Silicon Valley has horrible role models - jasonadriaan
http://www.bandwidthblog.com/2011/08/08/silicon-valley-has-horrible-role-models/

======
kelnos
Poorly written article, weak arguments, link-bait title.

I think it's a bit weird to use Mark Zuckerburg as an example here. How is
Facebook a "money burning doomsday device"? It's one of the most successful
web startups of the past decade (probably _the_ most successful). And calling
him a douchebag is just a dick move. Do you know the guy personally?

Acquiring skills like "marketing, business management, development" is clearly
a great benefit to bootstrapping your own business. It seems like most if not
all of the Silicon Valley "darlings" end up having to do this. How are they
bad role models for doing exactly what you suggest is good?

The failure thing is clearly misunderstood here. No one is praising failure in
the generic sense. It's a specific type of failure that involves trying
something new and potentially revolutionary. For these kinds of things, it's
_very_ hard to know if you can be successful without actually trying it out.
The failure is only bad if you don't learn something from it. Even if you
don't, someone else likely will, and can build a better business based on a
modification of your failed idea.

Regarding the money: no one is forcing angels and VCs to invest. They do so of
their own volition, and in as an informed or uninformed manner as they so
choose.

If we have such an insane attitude toward money and business, why is SV still
a leading region for innovation and economic output? Clearly we're doing
_something_ right. We're not perfect, but why not direct your ire at entities
that really _are_ destroying wealth, like our friends on Wall Street, or,
hell, the US government?

------
free
I am far away from SV.

>The issue is an insane attitude towards money and business, and in our case
we have adopted it through idolizing Silicon Valley types Thats is the
standard attitude in any business driven community. The stock trading firms
are the same all over the world. I'd bet that the silicon valley idols are
much much better than any other role models I have seen.

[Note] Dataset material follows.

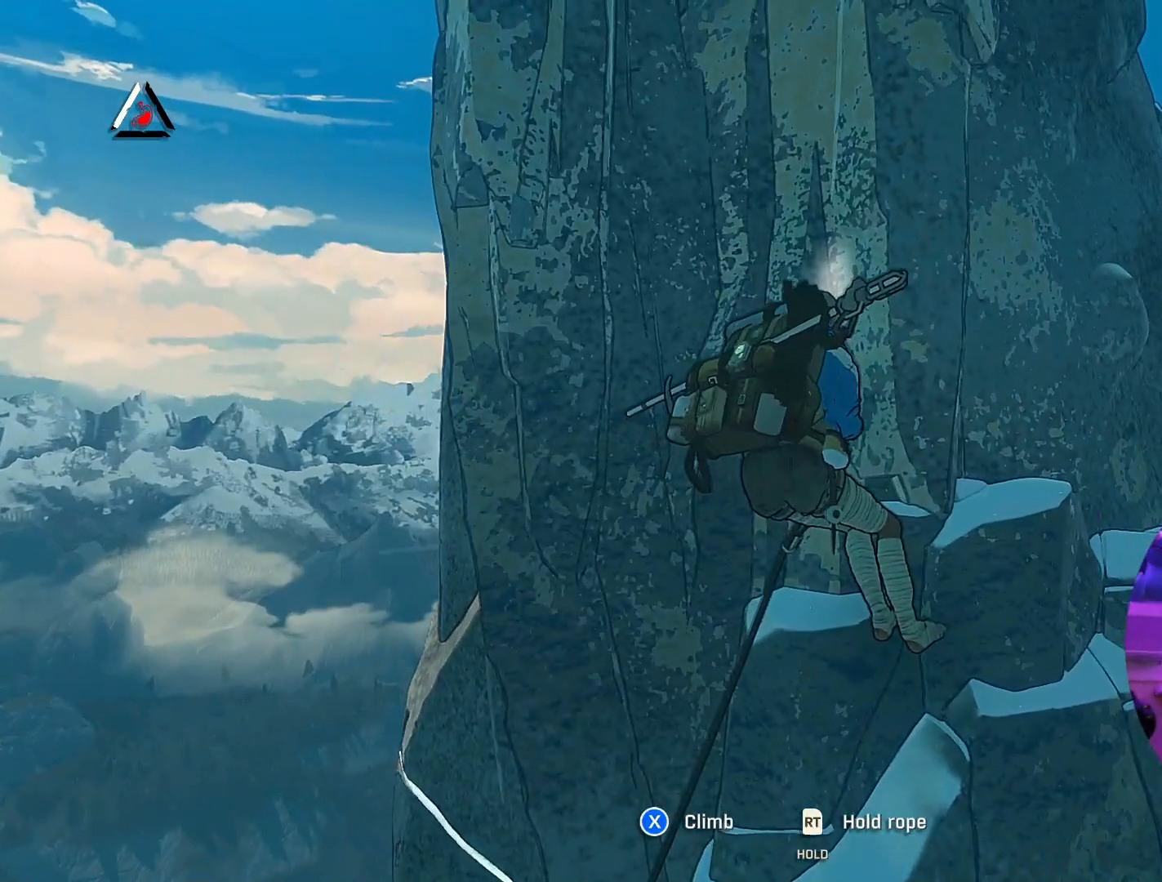
{"buttons": ["DPAD_DOWN"], "left_stick": "center", "right_stick": "center", "events": [[417, "DPAD_DOWN", "down"]]}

>Ironically when he fails the community will congratulate him because in this
industry failure for some crazy reason is good. What I understand is that
failure is acceptable there. This is the reason people can do things that
otherwise would not be possible and is crucial to its culture.

>Mark Zuckerberg and any other Silicon Valley douche-bag you can think of are
the worst role-models for kids because they teach kids bad habits. I don't
seem to have learnt any bad habits from them. I don't know of any douche-bags
but I do know of a lot of people I look up to who are from SV.

>What happened to the real entrepreneurs? Remember those guys? Yes, The guys
that built real businesses and not money burning doomsday devices! I miss
those guys… because you could always learn a lot from them. Is there a strict
definition of entrepreneurs? and by some rule the guys at SV are not
entrepreneurs. I'd like to hear that.

------
Synthetase
I don't agree with the author's premise that founding service companies are
somehow anymore noble than building a product companies or whatever else. A
dollar from a local business is as good as a dollar from an advertiser.

The image of the Silicon Valley douchebag doesn't seem to ring true. My
friends who've met Mark have nothing but good things to say about him.

I've had the fortune of meeting some fellow college students who have passed
through YC and fit the mold of "young hotshot." Rather than arrogant and brash
divas, they've all struck me as thoughtful and responsible adults. They were
mature beyond their years. Their respective businesses are well on the way to
success.

To each his own.

------
wccrawford
While I agree, there's 2 things happening in Silicon Valley:

1) People are making money, investing money, and generally concerned with
money.

2) People are making things, developing things, thinking about things, and
generally adding new things to the world.

For #1, I totally agree that the rolemodels are bad.

But for #2, there is no 'right' way to invent something. It takes on many
different forms, and works differently for everyone. They aren't so much role
models as they are inspiration. And we can all use a little more inspiration.